▸ TEXTO EXTRAÍDO:

________________________________________

Decidí ver esta tercera parte de El Hobbit solo porque todo mi círculo cercano me comentó que era la mejor de las tres, es decir, que no era tan pésima como las dos anteriores. Pero mucho me temo que solo he visto que supera a la segunda, truño donde los haya.
Y no dice mucho de esta entrega que solo supere a la anterior por varias escenas sueltas que, la verdad sea dicha, molan un montón. La primera que me sorprendió fue una protagonizada por Galadriel y los Nazgûl que en el libro de Tolkien ni aparece, pero que le daba un toque oscuro mientras se nos mostraban las dotes para la batalla. También hay una escena interesante en uno de los enfrentamientos entre los elfos y los enanos. Pero las carencias de contenido hacen que el continente se vea inmenso para un producto tan pequeño. Recordemos que el libro de Tolkien es un librito de aventuras de no más de 300 páginas.
¿Debemos agradecer el no tener imágenes tan vergonzosas para una película de un presupuesto tan elevado como la de los barriles en La desolación de Smaug? Yo creo que no. Igual que no es justo liquidar a Smaug tras cinco minutos de película. Smaug se merecía algo más que esto. De todos modos, los fallos de ritmo han hecho que en lugar de disfrutar, me fijase más en cuándo Legolas llevaba o no las lentillas puestas (sí, esas que hacen que a veces sus ojos tengan su color natural y en otras escenas parezca que su iris es blanco), en lo cutre que se ven ciertos CGI de los orcos o en lo inútil que es convencer al público que la Kate de Lost se enamore de un enano, eso sí, que no se parece al resto de los enanos, sino que es más bien un humano bajito.
Yay & Nay
Lo mejor: el cartel de la Comic-Con y la escena comentada de Galadriel.
Lo peor: preguntarse, durante tres años, «Peter, ¿por qué tres películas?».

________________________________________

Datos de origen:
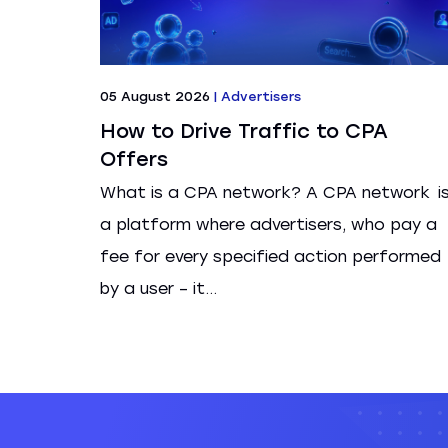
05 August 2026
|
Advertisers
How to Drive Traffic to CPA
Offers
What is a CPA network? A CPA network i
a platform where advertisers, who pay a
fee for every specified action performed
by a user – it...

________________________________________

Devuelve, copiado sin cambios de la reseña, el pasaje que empieza en las palabras «Y no dice mucho» y termina después de «de 300 páginas.». Los registros no guardan ninguna relación con la reseña.

Y no dice mucho de esta entrega que solo supere a la anterior por varias escenas sueltas que, la verdad sea dicha, molan un montón. La primera que me sorprendió fue una protagonizada por Galadriel y los Nazgûl que en el libro de Tolkien ni aparece, pero que le daba un toque oscuro mientras se nos mostraban las dotes para la batalla. También hay una escena interesante en uno de los enfrentamientos entre los elfos y los enanos. Pero las carencias de contenido hacen que el continente se vea inmenso para un producto tan pequeño. Recordemos que el libro de Tolkien es un librito de aventuras de no más de 300 páginas.